:: GIVEN RECORDS ::

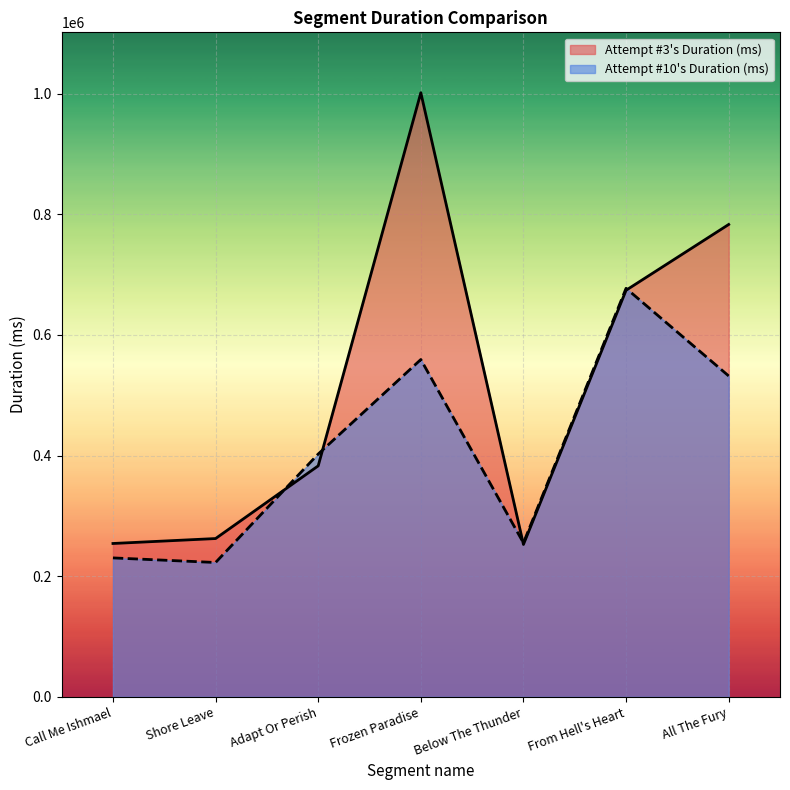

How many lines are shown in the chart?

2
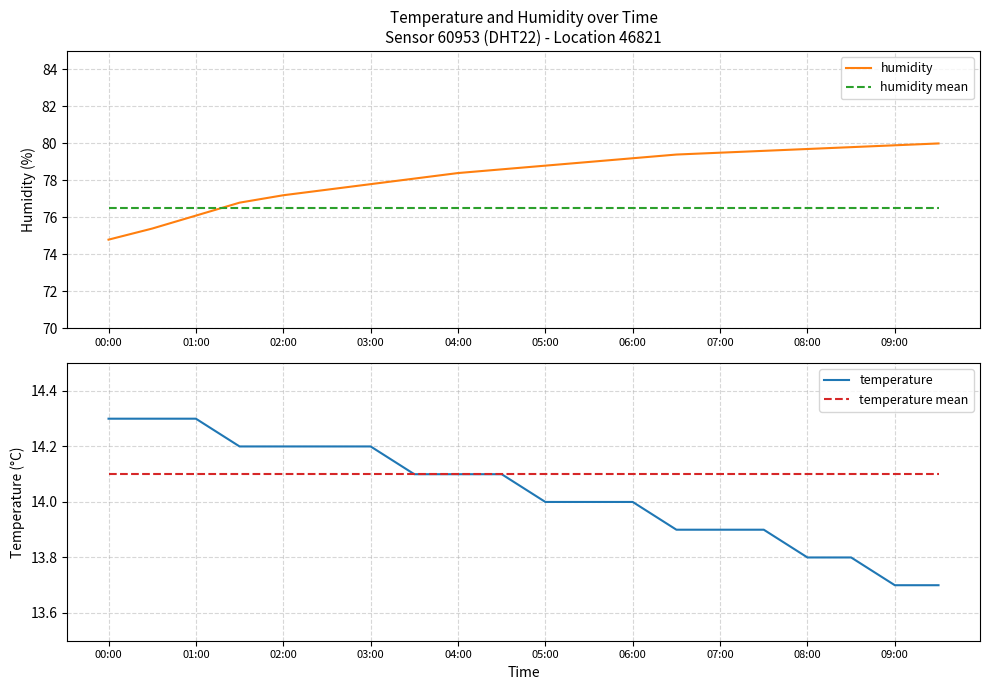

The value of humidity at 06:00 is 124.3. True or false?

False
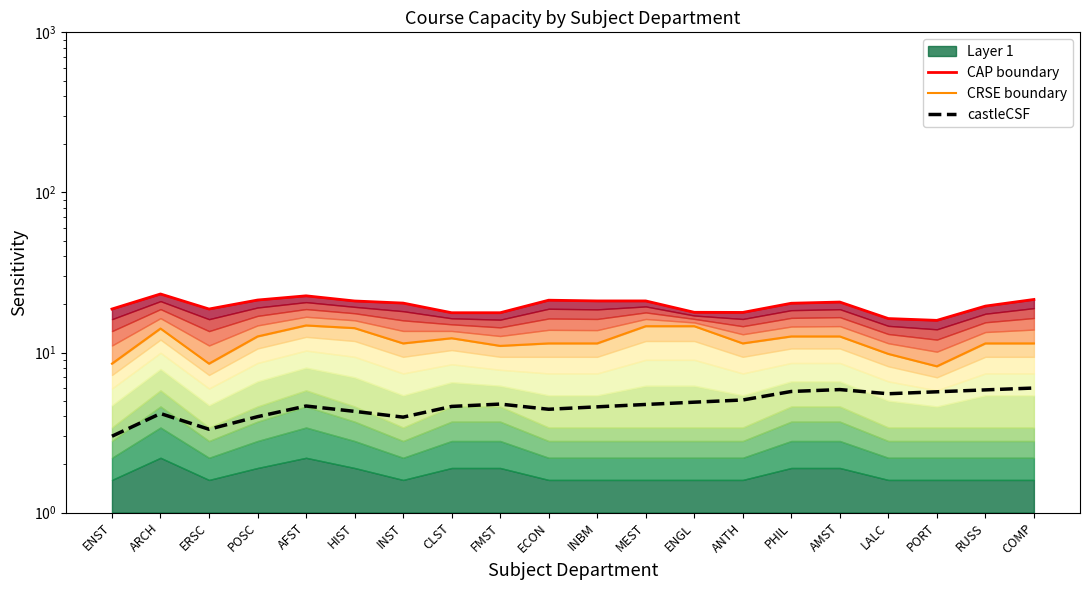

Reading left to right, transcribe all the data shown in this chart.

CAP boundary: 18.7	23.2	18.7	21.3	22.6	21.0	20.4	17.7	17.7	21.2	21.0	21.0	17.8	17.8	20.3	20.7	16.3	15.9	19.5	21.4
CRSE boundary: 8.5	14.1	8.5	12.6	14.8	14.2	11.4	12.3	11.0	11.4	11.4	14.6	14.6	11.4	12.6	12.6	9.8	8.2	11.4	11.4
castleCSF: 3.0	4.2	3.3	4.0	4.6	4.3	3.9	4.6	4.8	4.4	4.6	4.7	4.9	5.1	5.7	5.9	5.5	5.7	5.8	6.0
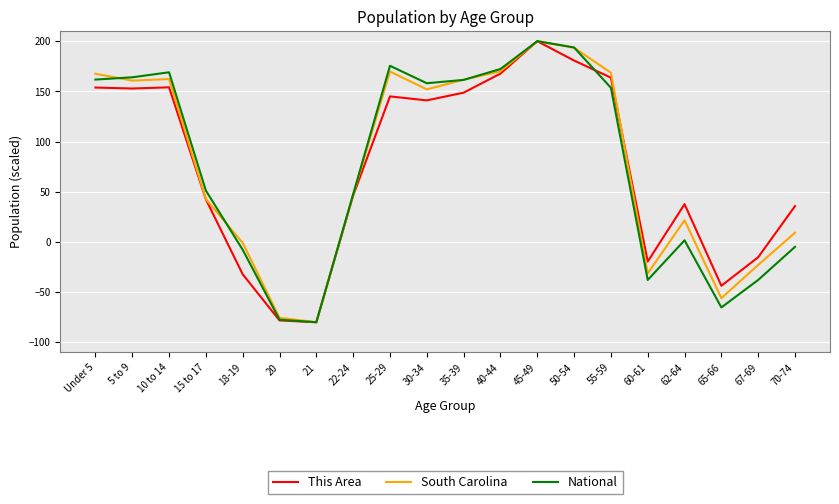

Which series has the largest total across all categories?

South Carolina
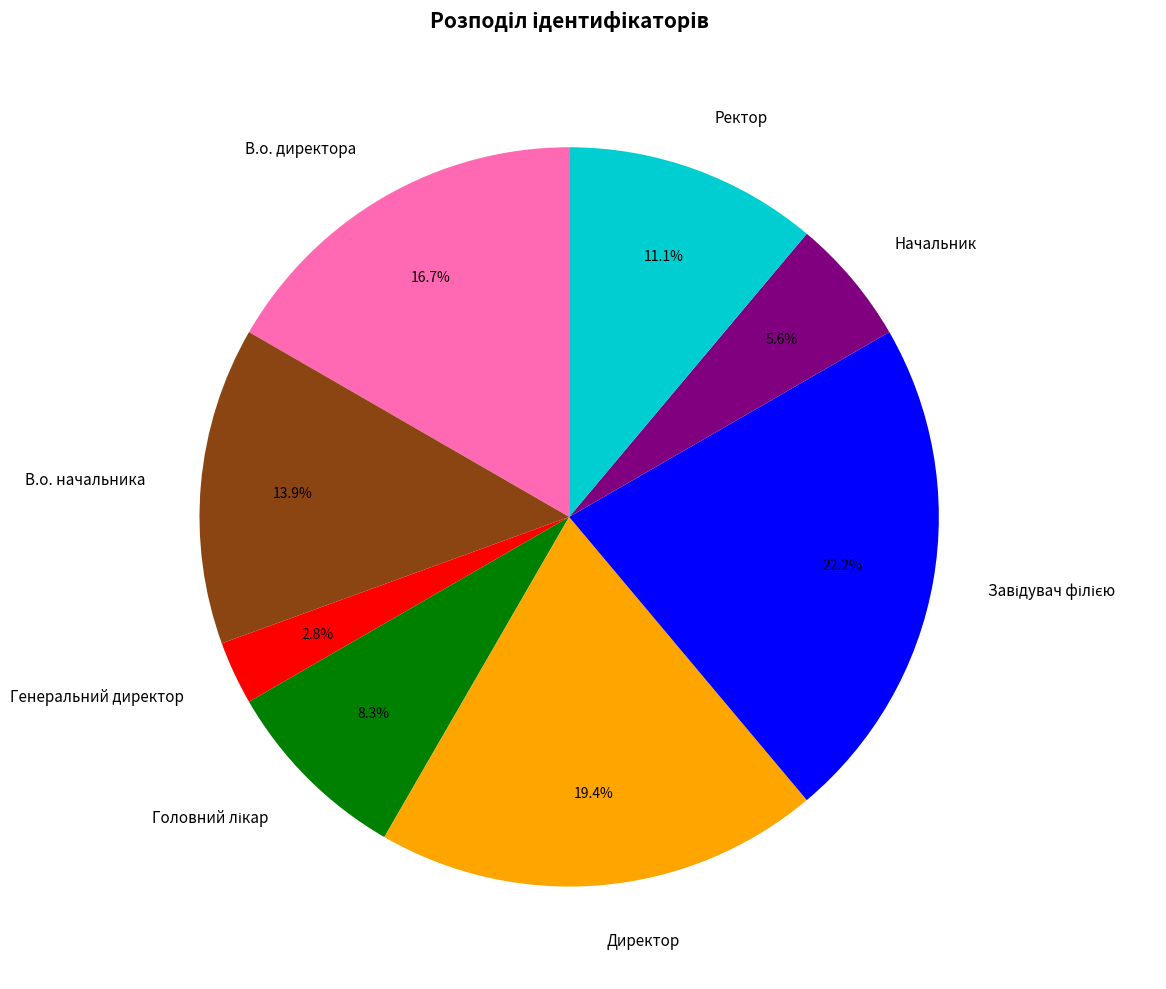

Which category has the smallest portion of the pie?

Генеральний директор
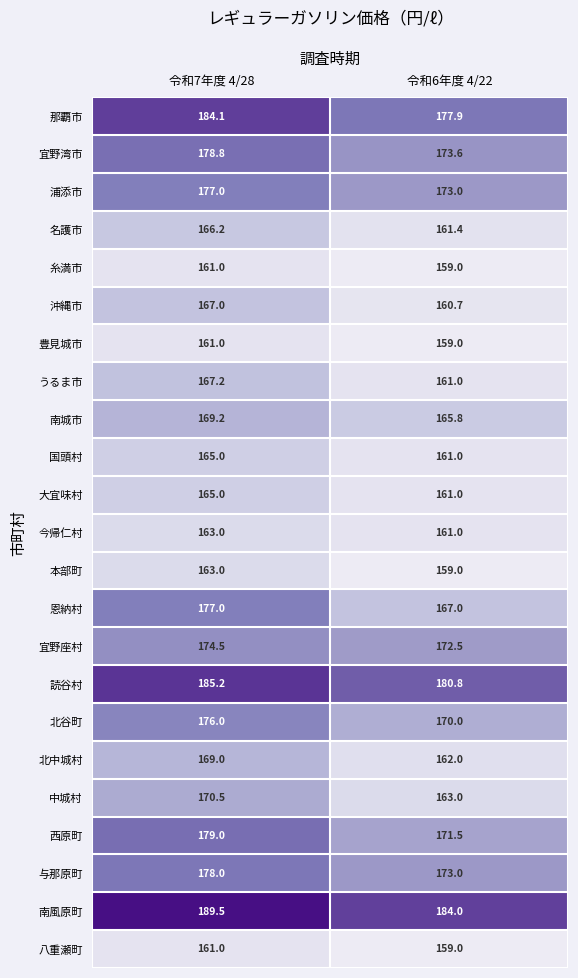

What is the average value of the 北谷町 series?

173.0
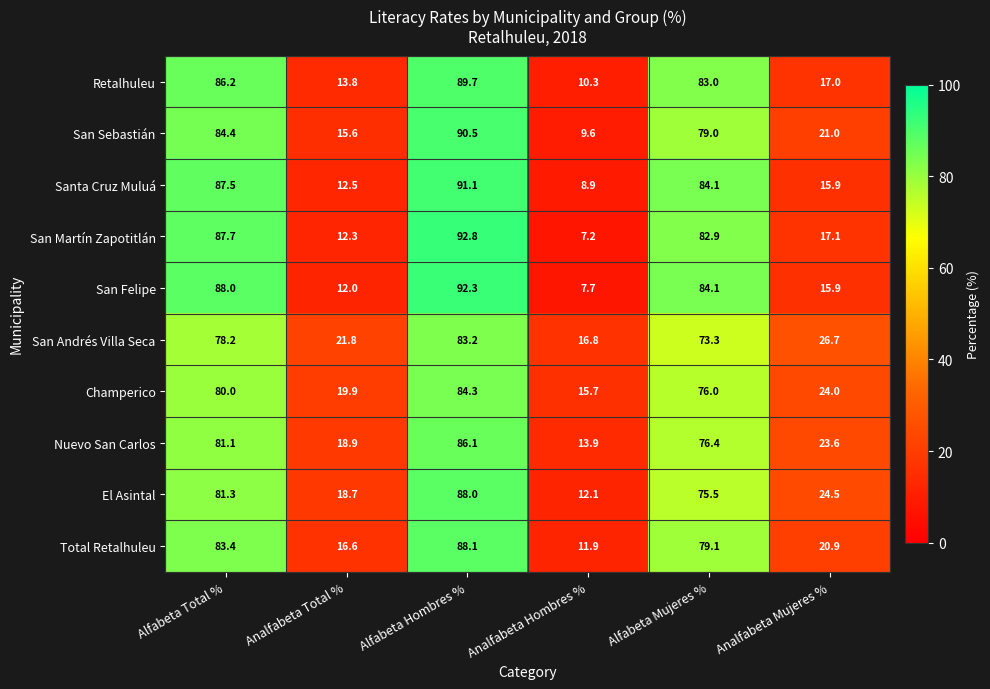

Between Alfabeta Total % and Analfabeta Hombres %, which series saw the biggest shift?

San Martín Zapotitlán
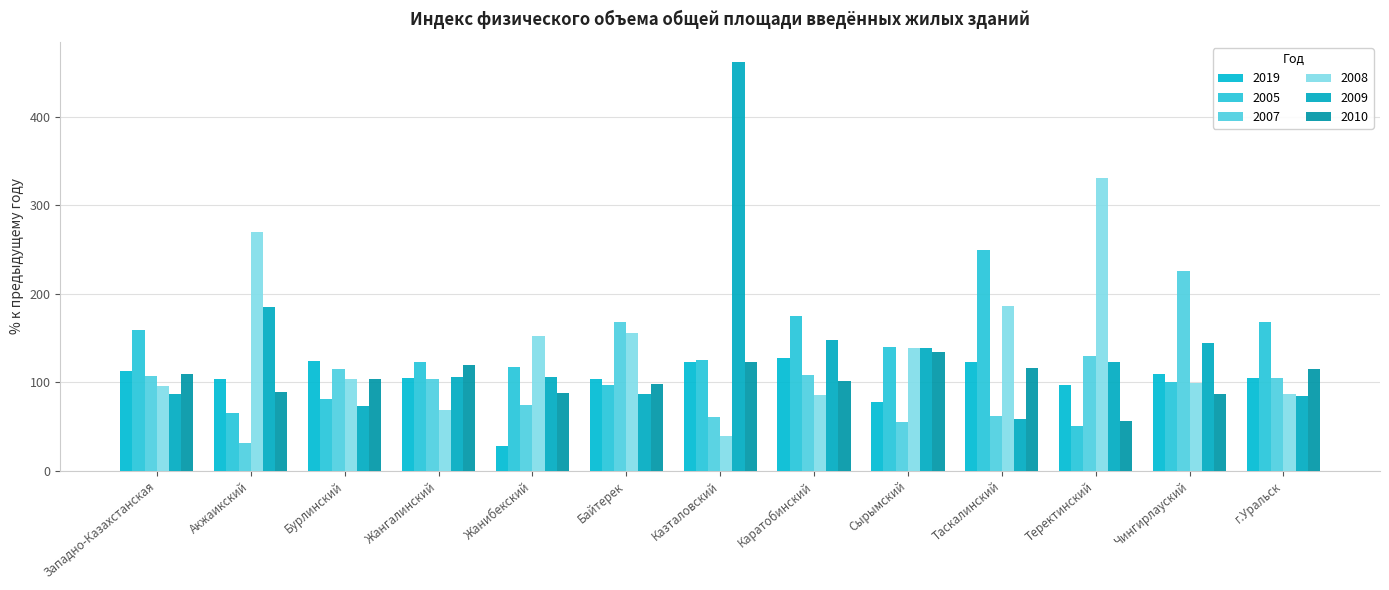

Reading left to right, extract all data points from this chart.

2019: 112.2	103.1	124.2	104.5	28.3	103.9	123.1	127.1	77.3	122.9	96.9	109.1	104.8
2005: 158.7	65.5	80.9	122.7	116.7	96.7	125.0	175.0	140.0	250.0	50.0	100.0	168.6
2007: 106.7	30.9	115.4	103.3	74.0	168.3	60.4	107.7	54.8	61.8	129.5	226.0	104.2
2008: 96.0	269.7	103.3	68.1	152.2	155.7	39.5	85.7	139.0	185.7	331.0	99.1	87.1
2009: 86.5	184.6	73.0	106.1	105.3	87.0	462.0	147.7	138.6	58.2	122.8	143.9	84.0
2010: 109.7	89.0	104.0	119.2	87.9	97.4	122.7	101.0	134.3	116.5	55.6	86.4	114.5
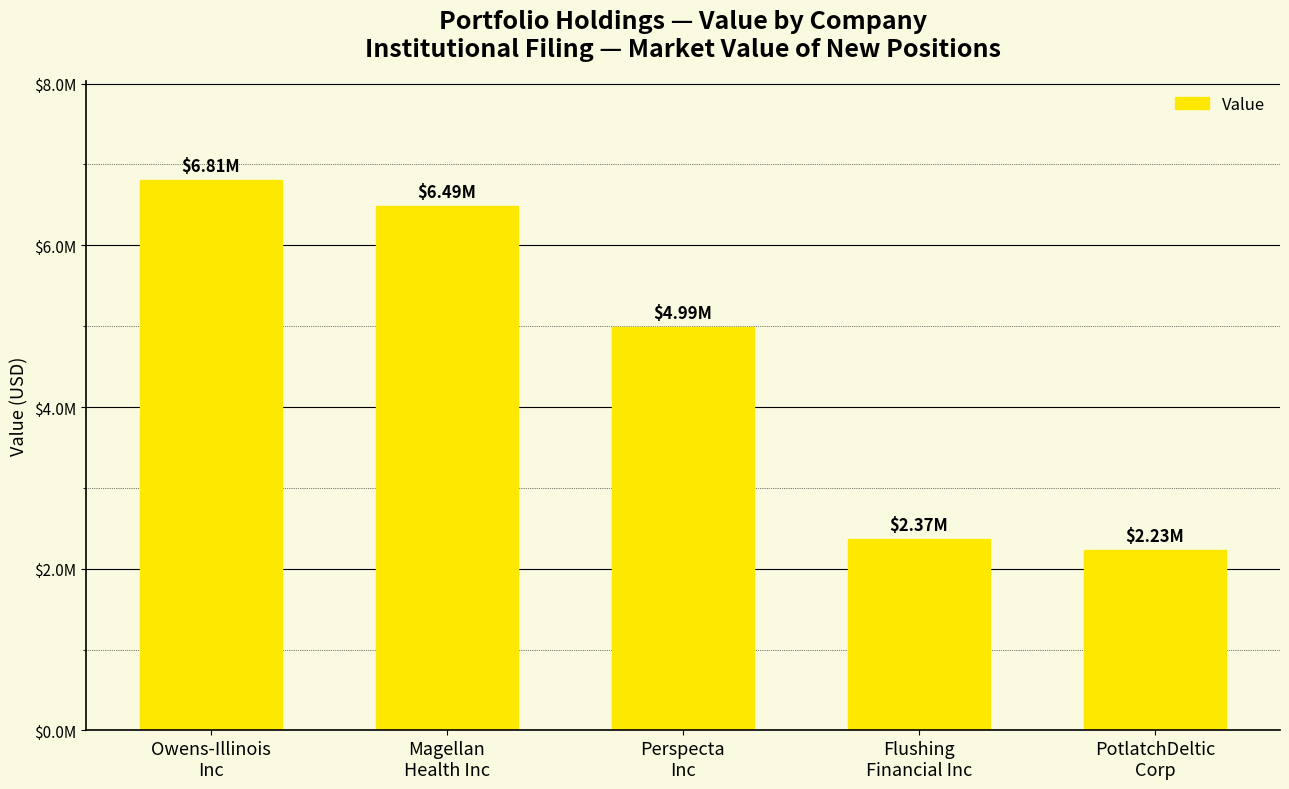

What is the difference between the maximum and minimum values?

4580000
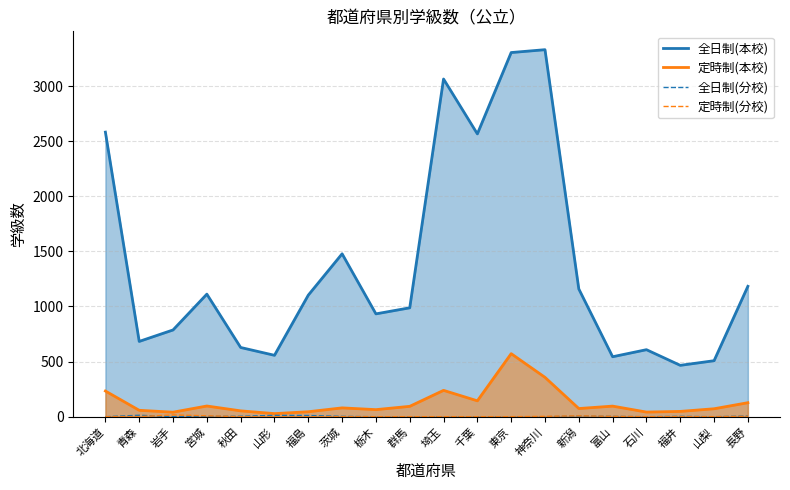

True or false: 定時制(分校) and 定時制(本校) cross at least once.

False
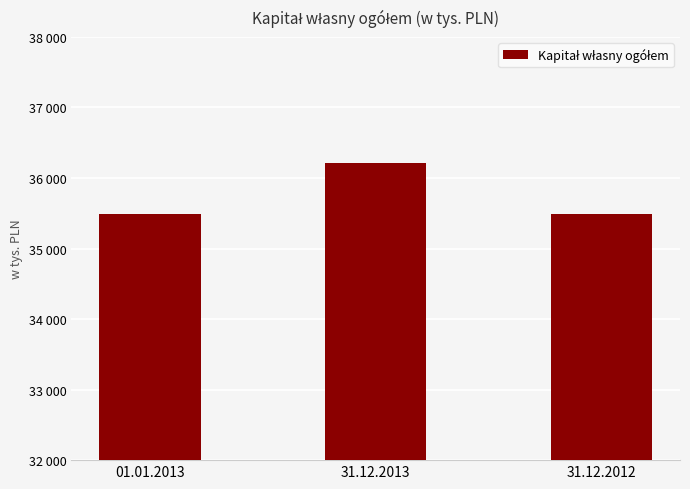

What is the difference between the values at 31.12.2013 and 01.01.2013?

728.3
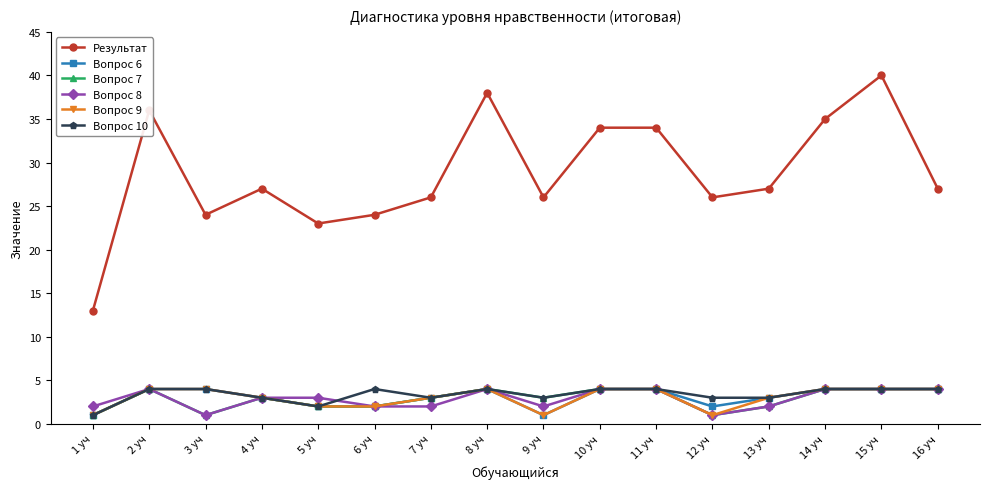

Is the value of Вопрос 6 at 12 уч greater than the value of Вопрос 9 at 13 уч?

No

:::

▶ _WORK REQUIRED_: Copy out every record above verbatim, from the first through the last, leaving out the pictures.

▶ _EXPECTED ANSWER_:
How many lines are shown in the chart?

2

The value of humidity at 06:00 is 124.3. True or false?

False

Reading left to right, transcribe all the data shown in this chart.

CAP boundary: 18.7	23.2	18.7	21.3	22.6	21.0	20.4	17.7	17.7	21.2	21.0	21.0	17.8	17.8	20.3	20.7	16.3	15.9	19.5	21.4
CRSE boundary: 8.5	14.1	8.5	12.6	14.8	14.2	11.4	12.3	11.0	11.4	11.4	14.6	14.6	11.4	12.6	12.6	9.8	8.2	11.4	11.4
castleCSF: 3.0	4.2	3.3	4.0	4.6	4.3	3.9	4.6	4.8	4.4	4.6	4.7	4.9	5.1	5.7	5.9	5.5	5.7	5.8	6.0

Which series has the largest total across all categories?

South Carolina

Which category has the smallest portion of the pie?

Генеральний директор

What is the average value of the 北谷町 series?

173.0

Between Alfabeta Total % and Analfabeta Hombres %, which series saw the biggest shift?

San Martín Zapotitlán

Reading left to right, extract all data points from this chart.

2019: 112.2	103.1	124.2	104.5	28.3	103.9	123.1	127.1	77.3	122.9	96.9	109.1	104.8
2005: 158.7	65.5	80.9	122.7	116.7	96.7	125.0	175.0	140.0	250.0	50.0	100.0	168.6
2007: 106.7	30.9	115.4	103.3	74.0	168.3	60.4	107.7	54.8	61.8	129.5	226.0	104.2
2008: 96.0	269.7	103.3	68.1	152.2	155.7	39.5	85.7	139.0	185.7	331.0	99.1	87.1
2009: 86.5	184.6	73.0	106.1	105.3	87.0	462.0	147.7	138.6	58.2	122.8	143.9	84.0
2010: 109.7	89.0	104.0	119.2	87.9	97.4	122.7	101.0	134.3	116.5	55.6	86.4	114.5

What is the difference between the maximum and minimum values?

4580000

True or false: 定時制(分校) and 定時制(本校) cross at least once.

False

What is the difference between the values at 31.12.2013 and 01.01.2013?

728.3

Is the value of Вопрос 6 at 12 уч greater than the value of Вопрос 9 at 13 уч?

No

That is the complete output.